The following week we have one of the dreaded Parent-Teacher conferences on the Friday. The students are all dreading it. The mentality among the students is fear. They are more scared about this than their GCSE exams. This holds true even in form 5 where their exams are two months away. Thankfully, I am on top of it this term. I have been collecting my assessment data and know exactly which paperwork to fill in so there should be no surprises when I need to write the mid-term reports next week.

In the lab, things have been heating up. I don’t understand why Professor Snape died for Harry because his job was great fun. Last week we did a practical where an acid instantly turned from clear to bright pink, we made plastic from milk, got the DNA from a banana and watched as a clear solution turned jet black of its own accord. It is like teaching magic. I had a discussion with my head of department today and we both agreed that we wouldn’t be teachers if we couldn’t teach science.

My side hobby happens to be teaching geography to form 5. The whole year I have been pestering my cousins for resources because they teach the same syllabus in their UK schools. We have planned an international debate between our classes on the line, “The Arctic and Antarctic should be exploited for natural resources.” Strangely, my class want to argue for it.

Earlier in the week I made another Skype call. This time it was with my A Level class and a marine scientist who works in Holland. She was fantastic and managed to persuade the students that studying chemistry at uni gave you great options. She even showed them a Powerpoint presentation through Skype which was technology at its finest!

So overall, life is great.

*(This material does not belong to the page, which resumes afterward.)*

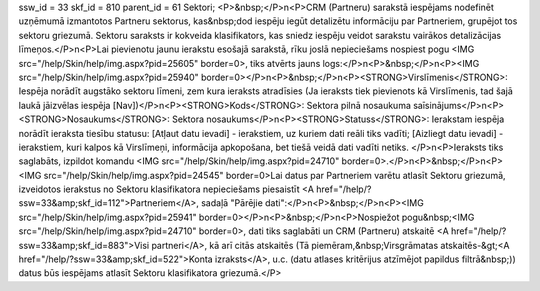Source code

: ssw_id = 33skf_id = 810parent_id = 61Sektori;<P>&nbsp;</P>\n<P>CRM (Partneru) sarakstā iespējams nodefinēt uzņēmumā izmantotos Partneru sektorus, kas&nbsp;dod iespēju iegūt detalizētu informāciju par Partneriem, grupējot tos sektoru griezumā. Sektoru saraksts ir kokveida klasifikators, kas sniedz iespēju veidot sarakstu vairākos detalizācijas līmeņos.</P>\n<P>Lai pievienotu jaunu ierakstu esošajā sarakstā, rīku joslā nepieciešams nospiest pogu <IMG src="/help/Skin/help/img.aspx?pid=25605" border=0>, tiks atvērts jauns logs:</P>\n<P>&nbsp;</P>\n<P><IMG src="/help/Skin/help/img.aspx?pid=25940" border=0></P>\n<P>&nbsp;</P>\n<P><STRONG>Virslīmenis</STRONG>: Iespēja norādīt augstāko sektoru līmeni, zem kura ieraksts atradīsies (Ja ieraksts tiek pievienots kā Virslīmenis, tad šajā laukā jāizvēlas iespēja [Nav])</P>\n<P><STRONG>Kods</STRONG>: Sektora pilnā nosaukuma saīsinājums</P>\n<P><STRONG>Nosaukums</STRONG>: Sektora nosaukums</P>\n<P><STRONG>Statuss</STRONG>: Ierakstam iespēja norādīt ieraksta tiesību statusu: [Atļaut datu ievadi] - ierakstiem, uz kuriem dati reāli tiks vadīti; [Aizliegt datu ievadi] - ierakstiem, kuri kalpos kā Virslīmeņi, informācija apkopošana, bet tiešā veidā dati vadīti netiks. </P>\n<P>Ieraksts tiks saglabāts, izpildot komandu <IMG src="/help/Skin/help/img.aspx?pid=24710" border=0>.</P>\n<P>&nbsp;</P>\n<P><IMG src="/help/Skin/help/img.aspx?pid=24545" border=0>Lai datus par Partneriem varētu atlasīt Sektoru griezumā, izveidotos ierakstus no Sektoru klasifikatora nepieciešams piesaistīt <A href="/help/?ssw=33&amp;skf_id=112">Partneriem</A>, sadaļā "Pārējie dati":</P>\n<P>&nbsp;</P>\n<P><IMG src="/help/Skin/help/img.aspx?pid=25941" border=0></P>\n<P>&nbsp;</P>\n<P>Nospiežot pogu&nbsp;<IMG src="/help/Skin/help/img.aspx?pid=24710" border=0>, dati tiks saglabāti un CRM (Partneru) atskaitē <A href="/help/?ssw=33&amp;skf_id=883">Visi partneri</A>, kā arī citās atskaitēs (Tā piemēram,&nbsp;Virsgrāmatas atskaitēs-&gt;<A href="/help/?ssw=33&amp;skf_id=522">Konta izraksts</A>, u.c. (datu atlases kritērijus atzīmējot papildus filtrā&nbsp;)) datus būs iespējams atlasīt Sektoru klasifikatora griezumā.</P>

I’m spending most of my time teaching and planning still but that is to be expected. I’m looking forward to the next term when my exam classes will have left and I can get stuck into the LRTT course I have planned for the summer.

Saturday, 1 February 2014

Teaching break-throughs! The internet, pair work and S.EX.


On my visit to Guyana in 2011 I came back convinced that I understood the main issue with rural Guyanese schools. I told Dan (who I made the trip with) that we would just have to set up a school with air conditioned classrooms.

I don’t know why I thought that this would be the silver bullet but I was yet to have a proper experience as a teacher and find out how complex education is.

This week I have taught some great lessons in hot, sweaty classrooms with no resources but a blackboard and I have also taught some terrible lessons in air-conditioned rooms with powerpoints and a projector.

The biggest factor for me is the internet. The internet opens up so many boxes for a teacher. Resources. Lesson plans. Random activities that you would have spent years thinking up yourself. I made a Skype call to Rob this week who talked to my class about one of the topics that they are studying and that he is working on. I found out about an easy practical that we did on Thursday; making esters that smelt of apples. I read a blog that made it clear in my mind how to avoid teacher burnout; more SEX (Sleep early, EXercise daily).

The internet is my saviour here in Georgetown and I now think it is crucial for development; especially at schools.

My other break-through came after 2 weeks of failure. I have been teaching chemical calculations to form 4. Most of them have struggled, a few of them have got it, a few of them have given up trying. I was in a moment of despair. But on Friday, I handed out these mini-question slips to the class. Randomly and in an unplanned fashion I said, “Work on each question as a pair, when you have finished, come to the front to collect the next question.” As a pair. This was the key. Within 10 minutes, every student was getting the problems right. It made a huge difference compared to the recent 30-40% average mark from the previous test on calculations.

So break-through number 2: When teaching calculations, I will always do pair work first.

Hopefully break-through number 3 is going to come from the marinating jumbo prawns fresh from the market today.